Database Design Question

  • I would value input regarding a database design question. Our company is developing a new application and the purpose is take several of our current applications and combine them into one. Each customer may only use certain functionalities of the application. Most customers will not use all the functionality of the application.

    The most important aspect of the new software must be that one customer absolutely cannot see another customer's data. This error has happened in the past due to training issues because of the central administration of user rights within the application.

    The president would like to see separate databases for each customer because he feels this is the only way to ensure that the data from one customer cannot be seen by another. The most customers we will probably have at one time may be 20.

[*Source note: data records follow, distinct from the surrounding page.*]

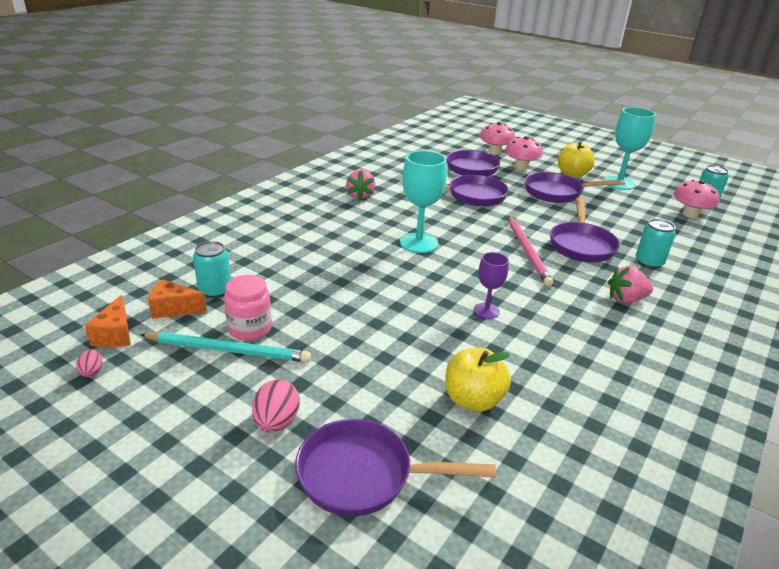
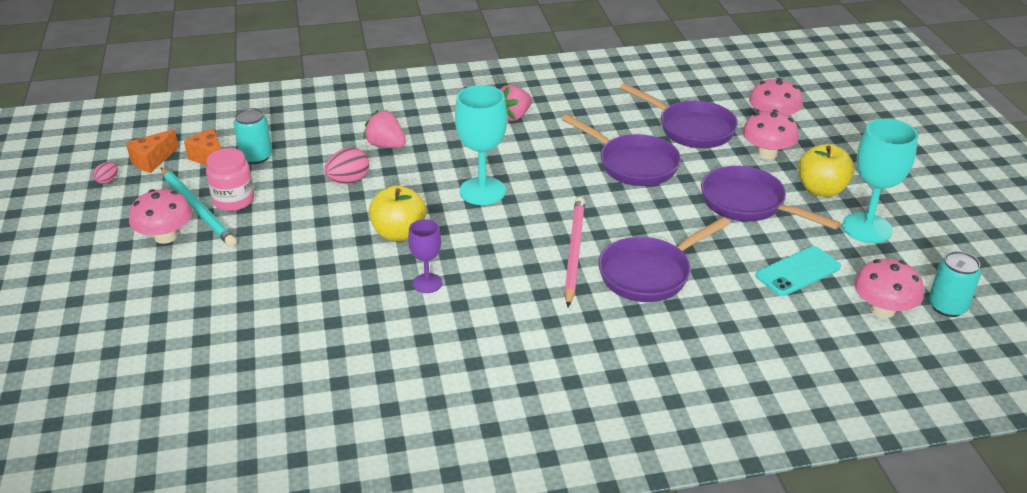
camera: 45 degrees right, 5 degrees up
(234, 385) = (166, 236): none -> pink mushroom
(276, 422) = (152, 276): pink egg -> pink egg (348, 181)
(364, 475) = (147, 340): purple pan -> none
(473, 400) = (290, 341): yellow apple -> yellow apple (399, 233)
(527, 252) = (574, 252): pink pencil -> pink pencil turned 150 degrees clockwise
(626, 299) = (582, 347): pink strawberry -> pink strawberry (386, 145)
(633, 213) = (797, 271): none -> turquoise phone
(649, 262) = (691, 330): turquoise can -> none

    Another option would be separate databases for each module. As I mentioned every customer will pick certain functionalities that they will use and the functionalities can be grouped into modules. Currently the grouping of these functionalities is in separate applications and each application has it's own database. One could think of a group of functionalities as a module and the customer could then decide what modules they would like to use. Each module could be a database, but with this design we would have more than one customer's data in each module. There would be 5 modules.

    Another requirement is that authentication must be central. Meaning there is administration needed where one person may need to see more than one customer's data.

    Another issue is maintenance. There will be times where we will need to release new code to the application or to the databases. There could be cases where a customer does not use a current module, so they do not agree to the code upgrade. Therefore, we may need to keep track of different versions of the entire application if going to the customer database driven design.

    To sum up the following are my options.

    1. Separate database per customer. All functionality for the application and all modules will be included in each customer database, even if not used.

    2. Separate database per module. More than one customer will be in each module and will be kept separate using unique ids. We will not

    I'm interested to know what others have done in this situation.

    Thanks for your help and please let me know if you need more information.

  • Yes and yes. Separate DB's / customer with separate DB's / module. Much more configurable and flexible. With 2K5, I might even suggest multiple instances - one / customer with each having their own setup. Sure, a bit more to administer but it would be an added layer of flexibility / security.

    Keep in mind, though, that there are *always* chances for security breaches. especially since you have users that need to see multiple customers' data. Best bet is to have multiple checks in place and not rely on just one method.

  • Also - your "multiple UI version" argues for separate databases if the version change requires a change to the DDL.

    I also don't like being on WHERE clause away from a disaster.

    Totally agree - keep the data as separate as you can. Run separate instances; I'd even go so far as to say - run separate virtual servers (a.k.a VMWARE). That way - when one customer starts dragging performance down for everyone, it's easy to move their instance elsewhere without SQL or App reconfiguration.

    ----------------------------------------------------------------------------------
    Your lack of planning does not constitute an emergency on my part...unless you're my manager...or a director and above...or a really loud-spoken end-user..All right - what was my emergency again?

  • I'm largely piling on at this point, but what the heck...

    Yes, seperate the databases by customer and seperate them by module as well. If possible isolate by instance or use virtual servers. I worked, once upon a time, for a system that combined everything, all customers, all modules into a single database. We had one huge customer and a bunch of smaller customers. The smaller customers were always complaining because the server was slow (usually corresponding to high loads from the main customer). What's worse though is that the various modules and their versions didn't work well together, so after a time we had to drop foriegn key constraints and make all kinds of fields nullable, killing our data integrity and the performance of the indexes. Horrible frigging mess.

    Seperation has its own nightmares, but it will be scalable and flexible.